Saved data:
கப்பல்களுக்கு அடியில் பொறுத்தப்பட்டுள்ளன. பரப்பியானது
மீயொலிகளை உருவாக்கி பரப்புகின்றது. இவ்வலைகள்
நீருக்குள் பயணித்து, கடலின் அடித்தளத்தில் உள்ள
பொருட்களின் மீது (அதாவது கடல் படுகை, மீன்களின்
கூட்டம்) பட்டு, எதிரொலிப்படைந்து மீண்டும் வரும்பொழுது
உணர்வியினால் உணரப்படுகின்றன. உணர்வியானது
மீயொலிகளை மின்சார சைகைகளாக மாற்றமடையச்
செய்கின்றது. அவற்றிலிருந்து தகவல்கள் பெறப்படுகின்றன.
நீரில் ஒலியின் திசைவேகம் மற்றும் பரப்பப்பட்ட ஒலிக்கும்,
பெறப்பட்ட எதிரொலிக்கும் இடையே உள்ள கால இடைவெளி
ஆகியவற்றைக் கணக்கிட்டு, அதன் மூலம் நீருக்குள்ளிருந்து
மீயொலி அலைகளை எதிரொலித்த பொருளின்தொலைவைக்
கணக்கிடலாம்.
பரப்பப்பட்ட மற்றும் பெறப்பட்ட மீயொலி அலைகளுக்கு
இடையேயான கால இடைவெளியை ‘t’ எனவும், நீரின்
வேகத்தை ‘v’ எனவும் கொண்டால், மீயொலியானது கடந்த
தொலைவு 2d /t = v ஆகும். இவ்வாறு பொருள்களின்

▸ Requirement:
Reproduce everything from the start of the items down to the line containing "பரப்பப்பட்ட மற்றும் பெறப்பட்ட", with that line included.

▸ Response box:
கப்பல்களுக்கு அடியில் பொறுத்தப்பட்டுள்ளன. பரப்பியானது
மீயொலிகளை உருவாக்கி பரப்புகின்றது. இவ்வலைகள்
நீருக்குள் பயணித்து, கடலின் அடித்தளத்தில் உள்ள
பொருட்களின் மீது (அதாவது கடல் படுகை, மீன்களின்
கூட்டம்) பட்டு, எதிரொலிப்படைந்து மீண்டும் வரும்பொழுது
உணர்வியினால் உணரப்படுகின்றன. உணர்வியானது
மீயொலிகளை மின்சார சைகைகளாக மாற்றமடையச்
செய்கின்றது. அவற்றிலிருந்து தகவல்கள் பெறப்படுகின்றன.
நீரில் ஒலியின் திசைவேகம் மற்றும் பரப்பப்பட்ட ஒலிக்கும்,
பெறப்பட்ட எதிரொலிக்கும் இடையே உள்ள கால இடைவெளி
ஆகியவற்றைக் கணக்கிட்டு, அதன் மூலம் நீருக்குள்ளிருந்து
மீயொலி அலைகளை எதிரொலித்த பொருளின்தொலைவைக்
கணக்கிடலாம்.
பரப்பப்பட்ட மற்றும் பெறப்பட்ட மீயொலி அலைகளுக்கு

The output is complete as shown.